Page-level text extractions:

━━━━━━━━━━━━━━━━━━━━

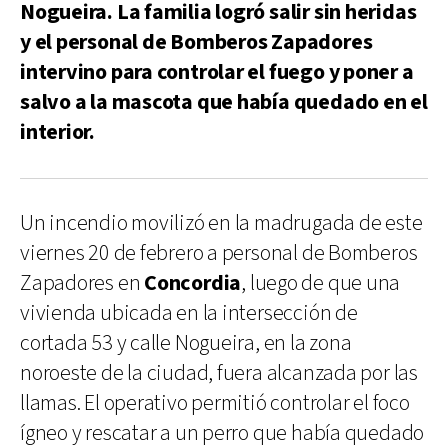
Nogueira. La familia logró salir sin heridas
y el personal de Bomberos Zapadores
intervino para controlar el fuego y poner a
salvo a la mascota que había quedado en el
interior.
Un incendio movilizó en la madrugada de este
viernes 20 de febrero a personal de Bomberos
Zapadores en
Concordia
, luego de que una
vivienda ubicada en la intersección de
cortada 53 y calle Nogueira, en la zona
noroeste de la ciudad, fuera alcanzada por las
llamas. El operativo permitió controlar el foco
ígneo y rescatar a un perro que había quedado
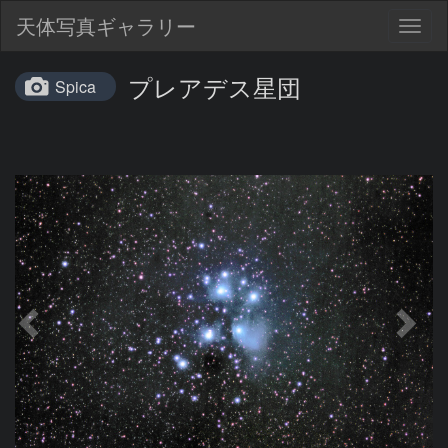
天体写真ギャラリー
Togg
navig
プレアデス星団
Spica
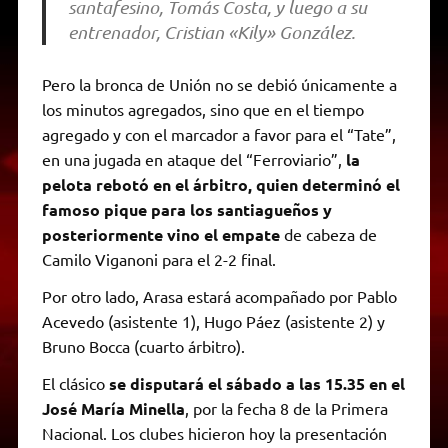
santafesino, Tomás Costa, y luego a su
entrenador, Cristian «Kily» González.
Pero la bronca de Unión no se debió únicamente a
los minutos agregados, sino que en el tiempo
agregado y con el marcador a favor para el “Tate”,
en una jugada en ataque del “Ferroviario”,
la
pelota rebotó en el árbitro, quien determinó el
famoso pique para los santiagueños y
posteriormente vino el empate
de cabeza de
Camilo Viganoni para el 2-2 final.
Por otro lado, Arasa estará acompañado por Pablo
Acevedo (asistente 1), Hugo Páez (asistente 2) y
Bruno Bocca (cuarto árbitro).
El clásico
se disputará el sábado a las 15.35 en el
José María Minella
, por la fecha 8 de la Primera
Nacional. Los clubes hicieron hoy la presentación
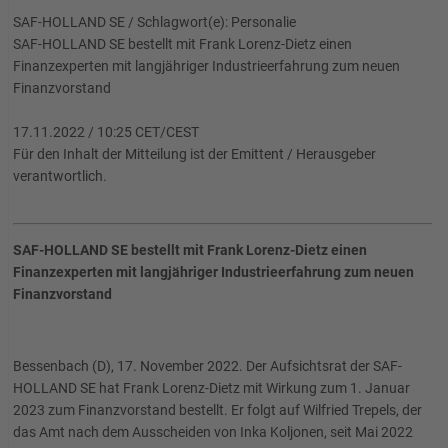
SAF-HOLLAND SE / Schlagwort(e): Personalie
SAF-HOLLAND SE bestellt mit Frank Lorenz-Dietz einen
Finanzexperten mit langjähriger Industrieerfahrung zum neuen
Finanzvorstand
17.11.2022 / 10:25 CET/CEST
Für den Inhalt der Mitteilung ist der Emittent / Herausgeber
verantwortlich.
SAF-HOLLAND SE bestellt mit Frank Lorenz-Dietz einen
Finanzexperten mit langjähriger Industrieerfahrung zum neuen
Finanzvorstand
Bessenbach (D), 17. November 2022. Der Aufsichtsrat der SAF-
HOLLAND SE hat Frank Lorenz-Dietz mit Wirkung zum 1. Januar
2023 zum Finanzvorstand bestellt. Er folgt auf Wilfried Trepels, der
das Amt nach dem Ausscheiden von Inka Koljonen, seit Mai 2022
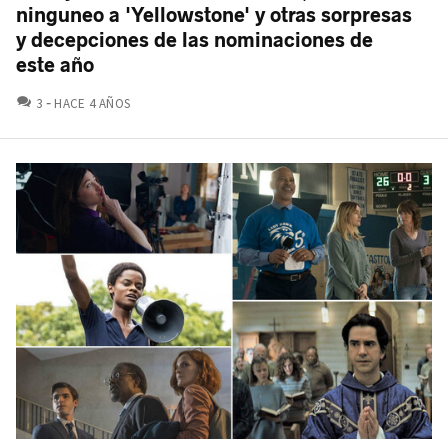
ninguneo a 'Yellowstone' y otras sorpresas
y decepciones de las nominaciones de
este año
COMENTARIOS
3
HACE 4 AÑOS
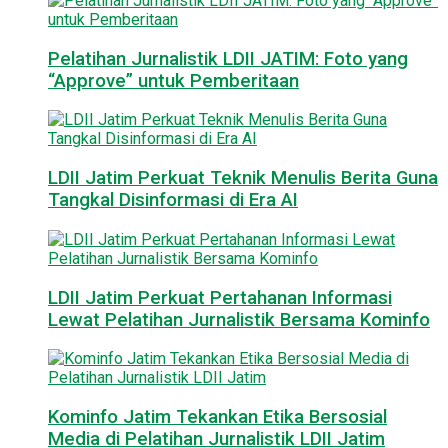
Pelatihan Jurnalistik LDII JATIM: Foto yang
“Approve” untuk Pemberitaan
LDII Jatim Perkuat Teknik Menulis Berita Guna
Tangkal Disinformasi di Era AI
LDII Jatim Perkuat Pertahanan Informasi
Lewat Pelatihan Jurnalistik Bersama Kominfo
Kominfo Jatim Tekankan Etika Bersosial
Media di Pelatihan Jurnalistik LDII Jatim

━━━━━━━━━━━━━━━━━━━━

**WORK ITEM:** Say how many lines of the records include the word "HOLLAND", and give nothing but the number.

**TASK RESULT:** 4